Exercise text |
That uncertainty will not be assuaged by anxiety about the quality and capabilities of the man himself. Certain things about Aristide are obvious. His long journey from a child of poverty to church prodigy to returning President; his willingness to court rejection, ridicule and even violent $ reprisal; his passionate loyalty to the poor and disenfranchised -- all bespeak a man of depth, conviction and courage. Yet as a President, Aristide remains opaque. In the weeks preceding his return, he seldom spoke to the press, conducting his business with the U.S. government behind a virtual wall of silence.

Thus he arrived amid a cloud of speculation about whether his recent obeisances to the need for forgiveness and reconciliation amount to artful public relations or a genuine change in his thinking. One clue that may answer that question will be how he will work with an opposition-laden parliament in setting up a new regime. "Nobody is sure how he's going to behave," said a congressional aide. "He has to start governing before we can figure out whether he has learned anything."

Provided records |
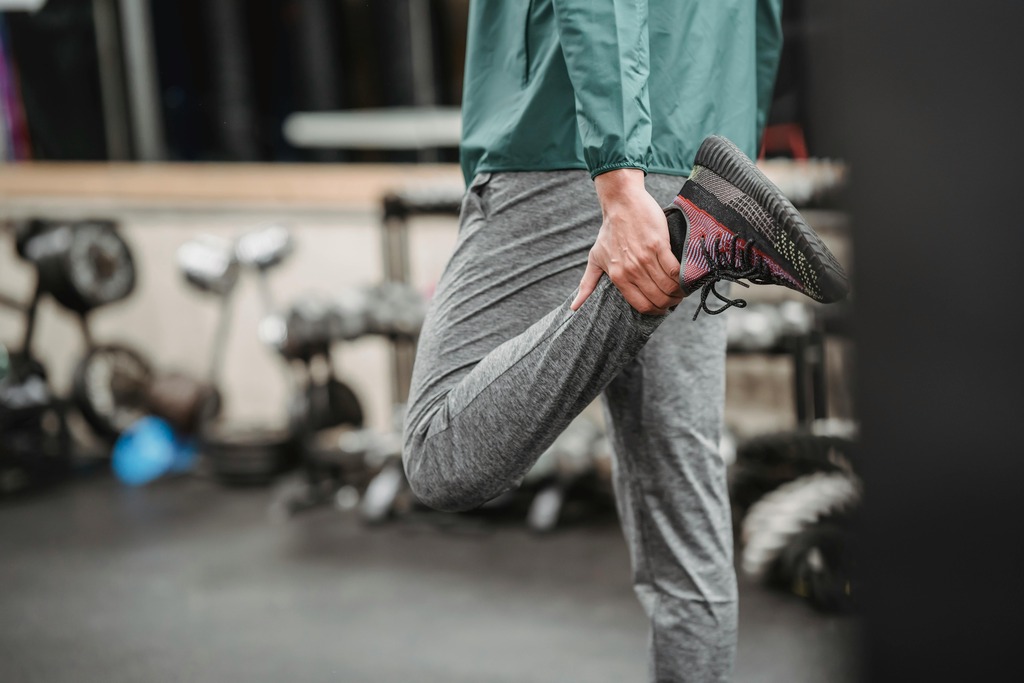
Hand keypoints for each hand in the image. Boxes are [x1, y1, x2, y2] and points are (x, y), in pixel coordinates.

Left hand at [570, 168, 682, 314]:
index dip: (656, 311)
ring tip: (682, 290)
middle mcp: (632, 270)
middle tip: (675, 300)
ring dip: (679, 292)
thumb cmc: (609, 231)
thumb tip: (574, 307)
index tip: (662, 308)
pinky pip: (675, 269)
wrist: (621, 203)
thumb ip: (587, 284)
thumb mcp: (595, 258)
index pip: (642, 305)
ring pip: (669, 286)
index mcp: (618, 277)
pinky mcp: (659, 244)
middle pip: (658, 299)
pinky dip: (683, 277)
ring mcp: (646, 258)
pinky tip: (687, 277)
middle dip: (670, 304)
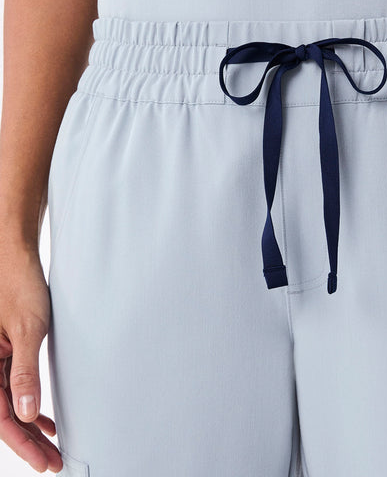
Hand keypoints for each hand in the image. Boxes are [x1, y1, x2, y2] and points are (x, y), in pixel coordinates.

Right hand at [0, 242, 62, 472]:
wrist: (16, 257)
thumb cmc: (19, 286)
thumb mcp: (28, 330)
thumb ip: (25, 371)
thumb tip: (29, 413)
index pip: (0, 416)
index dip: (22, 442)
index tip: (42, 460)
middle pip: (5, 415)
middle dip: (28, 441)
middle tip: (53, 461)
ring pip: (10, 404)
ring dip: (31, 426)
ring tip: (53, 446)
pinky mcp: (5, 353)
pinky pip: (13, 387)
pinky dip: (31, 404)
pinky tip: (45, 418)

What to do |
1) In the passage on Aristide, take everything from "That uncertainty will" down to "wall of silence." and rewrite it with "courage" changed to "resolve".
2) Extend the passage on Aristide with a few more sentences, picking up right after its final line.
This material was drawn from a separate source.

Outputs for the tasks |
1)
That uncertainty will not be assuaged by anxiety about the quality and capabilities of the man himself. Certain things about Aristide are obvious. His long journey from a child of poverty to church prodigy to returning President; his willingness to court rejection, ridicule and even violent $ reprisal; his passionate loyalty to the poor and disenfranchised -- all bespeak a man of depth, conviction and resolve. Yet as a President, Aristide remains opaque. In the weeks preceding his return, he seldom spoke to the press, conducting his business with the U.S. government behind a virtual wall of silence.

2)
Since Aristide has promised not to run again, he has barely a year to give his nation a whole new political architecture. If the reborn President can set reforms in motion, he may transform the system sufficiently so that power can pass peacefully to his successor 14 months from now. "If we have come this far," said Renald Clerisme, an Aristide confidant, "what victories may we not see in the future? I think it's possible that we may actually see, far down the line, the beginnings of real democracy and democratic institutions in Haiti." In the process, the priest from the impoverished village of Port Salut will have truly liberated his country from the terrible legacy of its past.